* AIM OF THE TASK *
Pull out every line from the listing that has the word "ring".

━━━━━━━━

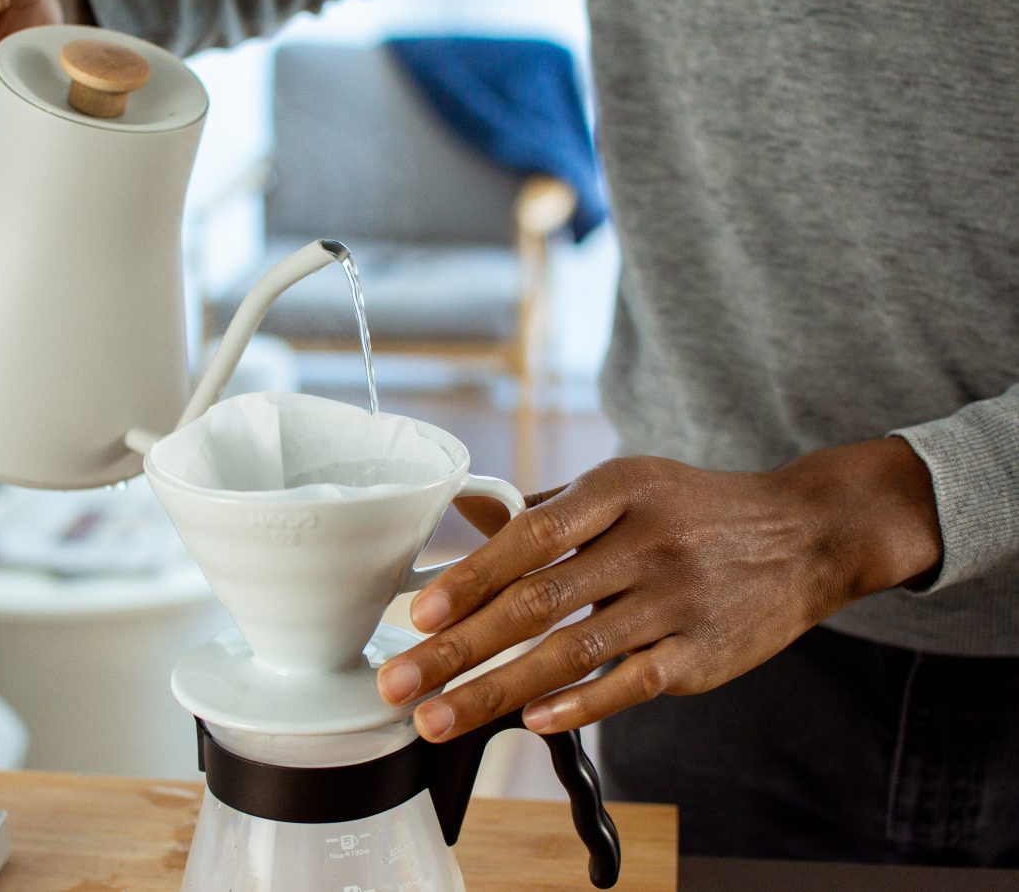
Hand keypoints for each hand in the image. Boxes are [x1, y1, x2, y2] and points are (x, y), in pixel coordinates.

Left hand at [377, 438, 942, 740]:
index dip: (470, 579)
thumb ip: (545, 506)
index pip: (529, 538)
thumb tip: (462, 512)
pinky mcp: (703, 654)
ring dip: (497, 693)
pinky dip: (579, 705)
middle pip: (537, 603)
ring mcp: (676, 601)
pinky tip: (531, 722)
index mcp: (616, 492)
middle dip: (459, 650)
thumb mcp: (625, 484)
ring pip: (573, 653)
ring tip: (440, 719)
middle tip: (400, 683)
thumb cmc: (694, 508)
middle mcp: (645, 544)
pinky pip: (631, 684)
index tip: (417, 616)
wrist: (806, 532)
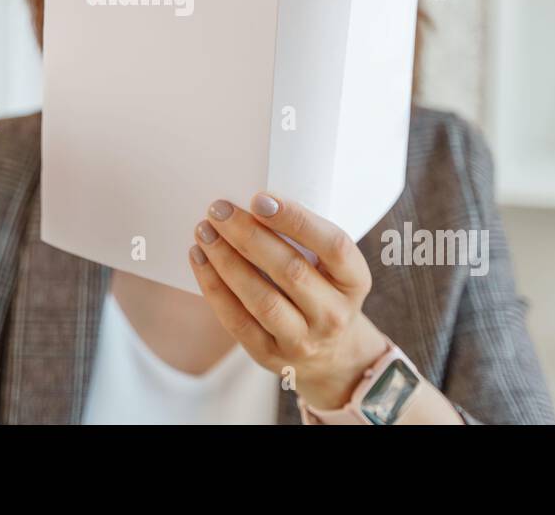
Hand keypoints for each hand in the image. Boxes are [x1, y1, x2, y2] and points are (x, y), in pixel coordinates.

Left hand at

━━━━━━━━

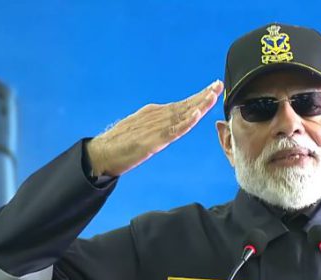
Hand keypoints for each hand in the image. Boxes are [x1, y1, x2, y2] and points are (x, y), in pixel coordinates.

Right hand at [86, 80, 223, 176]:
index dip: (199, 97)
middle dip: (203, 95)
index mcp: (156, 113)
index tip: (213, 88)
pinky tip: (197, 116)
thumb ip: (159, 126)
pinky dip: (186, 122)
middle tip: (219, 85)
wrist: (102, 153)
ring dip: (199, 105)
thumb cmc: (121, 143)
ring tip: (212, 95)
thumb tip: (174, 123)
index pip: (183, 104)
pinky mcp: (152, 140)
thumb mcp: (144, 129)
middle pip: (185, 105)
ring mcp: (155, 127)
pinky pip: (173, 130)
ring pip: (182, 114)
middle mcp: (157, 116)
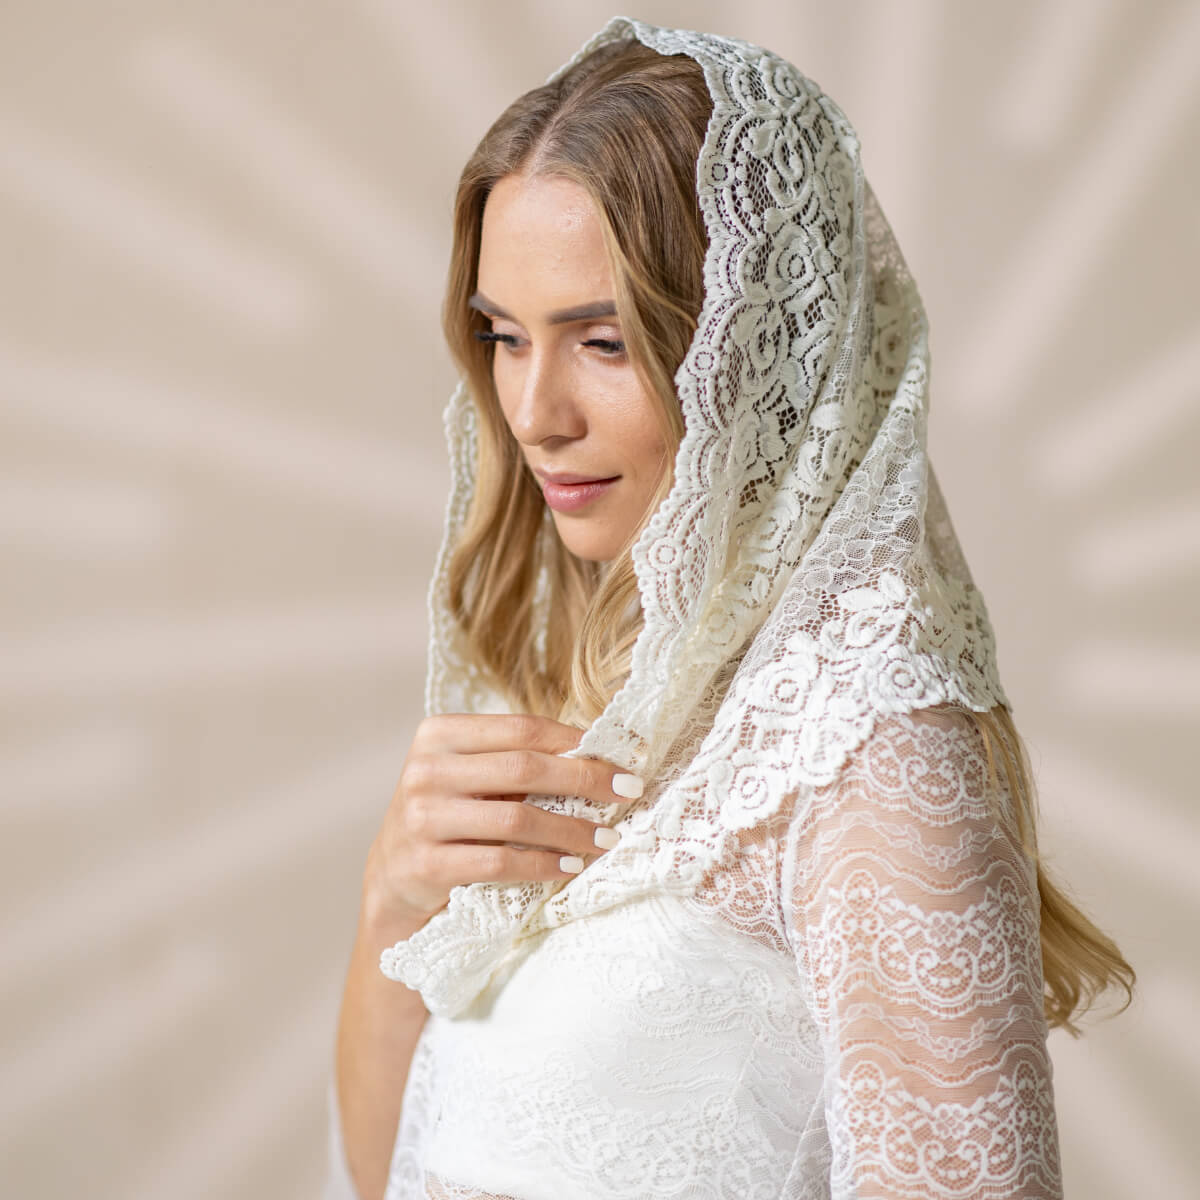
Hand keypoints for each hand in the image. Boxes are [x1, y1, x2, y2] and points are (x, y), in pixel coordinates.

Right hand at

━━━━━━━━

* RESULT FOR THIS TASK *
ring dip: (497, 693)
ring mcp: (676, 601)
ring pip: (573, 653)
ring tip: (440, 719)
ring dip: (199, 105)
ring tip: (212, 95)
ring mcp: (155, 127)
ring pip: (182, 114)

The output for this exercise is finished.